The presence of paved roads seemed not to affect the diurnal activity of wildcats, even though the transit of vehicles generally increases during the day. This result suggests that in presence of natural shelters, such as shrubs and other protection elements, which sometimes occur on paved road sides, this species can tolerate these anthropogenic infrastructures (Jerosch et al. 2009; Wening et al. 2019). Klar et al. (2008) highlighted how human infrastructures such as roads and villages are usually avoided by the wildcat although over a certain distance (i.e., ca. 200 m for single streets and houses, ca. 900 m for villages). Thus, human infrastructures do not seem to influence the wildcat ranging movement patterns, further suggesting that a small number of main roads can be tolerated within the home-range of a wildcat, despite being an important mortality factor (Klar et al. 2009). Many of our study areas are protected areas that are in natural and rural zones with roads usually not too busy, hence further ad hoc study could be required to confirm the result. Moreover, this result could be affected by a gender factor as highlighted in Jerosch et al. (2018) suggesting a gender difference, with females avoiding the areas near roads more than males.

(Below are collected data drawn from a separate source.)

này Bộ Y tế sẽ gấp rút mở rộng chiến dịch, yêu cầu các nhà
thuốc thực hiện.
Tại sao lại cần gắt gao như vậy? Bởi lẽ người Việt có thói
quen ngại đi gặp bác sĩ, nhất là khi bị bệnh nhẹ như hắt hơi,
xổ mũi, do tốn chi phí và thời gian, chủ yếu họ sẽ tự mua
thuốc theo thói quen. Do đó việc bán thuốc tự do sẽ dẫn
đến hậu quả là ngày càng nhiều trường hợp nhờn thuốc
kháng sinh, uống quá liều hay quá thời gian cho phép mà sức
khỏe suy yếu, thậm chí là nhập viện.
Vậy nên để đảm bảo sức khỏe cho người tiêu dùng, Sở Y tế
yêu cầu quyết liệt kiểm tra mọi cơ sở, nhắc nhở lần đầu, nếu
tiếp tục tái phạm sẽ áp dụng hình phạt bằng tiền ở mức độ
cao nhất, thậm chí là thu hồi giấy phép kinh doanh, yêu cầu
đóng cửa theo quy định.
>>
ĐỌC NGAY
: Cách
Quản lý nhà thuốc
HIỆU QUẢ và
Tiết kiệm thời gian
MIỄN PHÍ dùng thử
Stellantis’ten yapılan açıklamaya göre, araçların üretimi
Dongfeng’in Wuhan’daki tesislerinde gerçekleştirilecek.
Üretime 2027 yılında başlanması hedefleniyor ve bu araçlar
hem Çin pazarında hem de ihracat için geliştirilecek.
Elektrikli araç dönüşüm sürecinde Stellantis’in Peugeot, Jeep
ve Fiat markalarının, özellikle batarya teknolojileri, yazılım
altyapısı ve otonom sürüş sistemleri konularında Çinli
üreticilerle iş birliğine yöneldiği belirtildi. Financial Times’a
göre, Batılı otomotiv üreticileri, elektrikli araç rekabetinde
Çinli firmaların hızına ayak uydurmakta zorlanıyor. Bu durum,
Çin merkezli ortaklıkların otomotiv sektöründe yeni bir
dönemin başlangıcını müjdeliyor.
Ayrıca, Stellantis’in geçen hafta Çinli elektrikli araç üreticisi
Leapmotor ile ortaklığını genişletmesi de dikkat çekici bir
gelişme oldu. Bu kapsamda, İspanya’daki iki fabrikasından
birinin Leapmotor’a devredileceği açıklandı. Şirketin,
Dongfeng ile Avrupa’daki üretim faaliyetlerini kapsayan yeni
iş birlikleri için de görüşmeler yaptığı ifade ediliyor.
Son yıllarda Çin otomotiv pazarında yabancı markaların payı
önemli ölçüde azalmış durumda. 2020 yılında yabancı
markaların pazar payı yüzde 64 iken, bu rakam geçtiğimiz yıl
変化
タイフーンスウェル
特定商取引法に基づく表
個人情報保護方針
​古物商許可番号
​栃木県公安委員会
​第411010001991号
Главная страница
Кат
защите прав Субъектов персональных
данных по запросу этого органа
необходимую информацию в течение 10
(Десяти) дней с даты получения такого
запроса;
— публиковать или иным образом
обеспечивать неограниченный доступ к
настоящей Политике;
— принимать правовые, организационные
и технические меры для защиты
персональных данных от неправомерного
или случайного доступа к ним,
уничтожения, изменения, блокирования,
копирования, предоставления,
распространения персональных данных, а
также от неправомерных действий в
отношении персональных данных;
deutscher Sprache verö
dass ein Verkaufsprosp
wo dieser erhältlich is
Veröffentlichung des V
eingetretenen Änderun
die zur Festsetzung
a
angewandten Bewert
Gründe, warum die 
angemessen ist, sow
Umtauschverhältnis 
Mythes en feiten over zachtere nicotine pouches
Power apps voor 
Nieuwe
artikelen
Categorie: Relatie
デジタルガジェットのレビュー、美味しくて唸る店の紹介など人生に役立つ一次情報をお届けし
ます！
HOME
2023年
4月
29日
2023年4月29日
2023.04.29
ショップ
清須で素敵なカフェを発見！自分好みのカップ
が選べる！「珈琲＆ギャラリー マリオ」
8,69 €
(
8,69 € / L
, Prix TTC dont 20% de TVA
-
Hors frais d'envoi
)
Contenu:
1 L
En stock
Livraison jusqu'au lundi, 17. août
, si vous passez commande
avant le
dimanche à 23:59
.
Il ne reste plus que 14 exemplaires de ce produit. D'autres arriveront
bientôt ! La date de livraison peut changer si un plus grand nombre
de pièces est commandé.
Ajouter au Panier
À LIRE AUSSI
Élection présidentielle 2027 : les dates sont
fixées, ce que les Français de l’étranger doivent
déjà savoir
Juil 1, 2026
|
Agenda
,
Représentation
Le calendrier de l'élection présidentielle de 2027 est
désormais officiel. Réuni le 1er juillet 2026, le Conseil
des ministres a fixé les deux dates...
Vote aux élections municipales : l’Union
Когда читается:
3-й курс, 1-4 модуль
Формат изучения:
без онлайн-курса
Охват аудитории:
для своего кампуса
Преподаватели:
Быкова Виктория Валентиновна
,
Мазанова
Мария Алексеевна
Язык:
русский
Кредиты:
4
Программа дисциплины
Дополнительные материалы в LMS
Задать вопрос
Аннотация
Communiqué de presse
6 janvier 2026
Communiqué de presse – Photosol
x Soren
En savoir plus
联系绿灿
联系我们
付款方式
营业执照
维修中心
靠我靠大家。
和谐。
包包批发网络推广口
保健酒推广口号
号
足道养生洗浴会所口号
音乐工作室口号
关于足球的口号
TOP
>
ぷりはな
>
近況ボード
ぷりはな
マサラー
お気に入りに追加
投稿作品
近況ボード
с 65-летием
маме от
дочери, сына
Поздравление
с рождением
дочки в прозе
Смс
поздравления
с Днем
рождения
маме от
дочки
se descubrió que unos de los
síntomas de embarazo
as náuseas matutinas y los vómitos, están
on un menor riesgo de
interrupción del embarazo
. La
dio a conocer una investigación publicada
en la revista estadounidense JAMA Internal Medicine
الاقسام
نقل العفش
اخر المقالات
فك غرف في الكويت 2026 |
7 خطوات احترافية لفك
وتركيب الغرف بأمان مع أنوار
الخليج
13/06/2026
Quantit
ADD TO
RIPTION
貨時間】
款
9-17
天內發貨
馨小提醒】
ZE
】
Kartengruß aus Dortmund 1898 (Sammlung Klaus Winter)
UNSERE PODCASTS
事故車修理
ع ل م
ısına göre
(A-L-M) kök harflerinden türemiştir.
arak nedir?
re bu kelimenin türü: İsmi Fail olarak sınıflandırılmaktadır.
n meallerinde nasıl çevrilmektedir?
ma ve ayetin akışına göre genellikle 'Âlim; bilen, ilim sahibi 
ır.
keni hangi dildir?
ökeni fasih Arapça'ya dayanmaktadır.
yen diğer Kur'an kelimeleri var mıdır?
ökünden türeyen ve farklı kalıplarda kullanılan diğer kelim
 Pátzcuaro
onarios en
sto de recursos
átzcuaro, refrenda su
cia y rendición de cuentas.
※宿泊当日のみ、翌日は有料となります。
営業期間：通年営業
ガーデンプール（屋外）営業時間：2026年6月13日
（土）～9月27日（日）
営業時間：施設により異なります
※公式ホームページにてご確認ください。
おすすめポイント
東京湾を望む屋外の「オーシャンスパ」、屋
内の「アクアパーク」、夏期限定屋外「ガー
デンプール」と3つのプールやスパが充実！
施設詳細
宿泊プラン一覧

In conclusion, our insights shed lights on some basic ecology elements of wildcat behaviour in Italy, for the first time with a national-scale perspective and at different latitudes, including some novel information about its diurnal movements. These aspects are pivotal for the conservation and effective management of this endangered species that has been poorly studied on a large scale. Nonetheless, we are aware that gathering data from different monitoring projects, carried out with heterogeneous designs, even though complying with fundamental requirements, could lead to some inaccuracies that could be taken into consideration. We, therefore, think it should be advisable to standardize as much as possible the camera-trapping protocols and to tend to national-scale coordination in wildcat monitoring in Italy. Several in-depth analyses will be necessary for the future, holding into consideration the behaviour of wildcat prey and/or direct potential competitors, including Martes spp., red foxes Vulpes vulpes, apex predators (wolves and lynxes), golden jackals Canis aureus and, locally, alien species too (e.g., the racoon Procyon lotor and the genet Genetta genetta). Moreover, another element to investigate is the spatio-temporal behaviour of wildcats in relation to climate change scenarios, particularly in the context of the Mediterranean region, with drought currently lasting longer than in the past, and potentially leading to behavioural modulation changes.

To conclude, the data collected during this study made it possible to highlight that the currently known distribution of the species is lacking and needs further nationwide studies, essential to properly describe the range of the European wildcat in the Italian territory.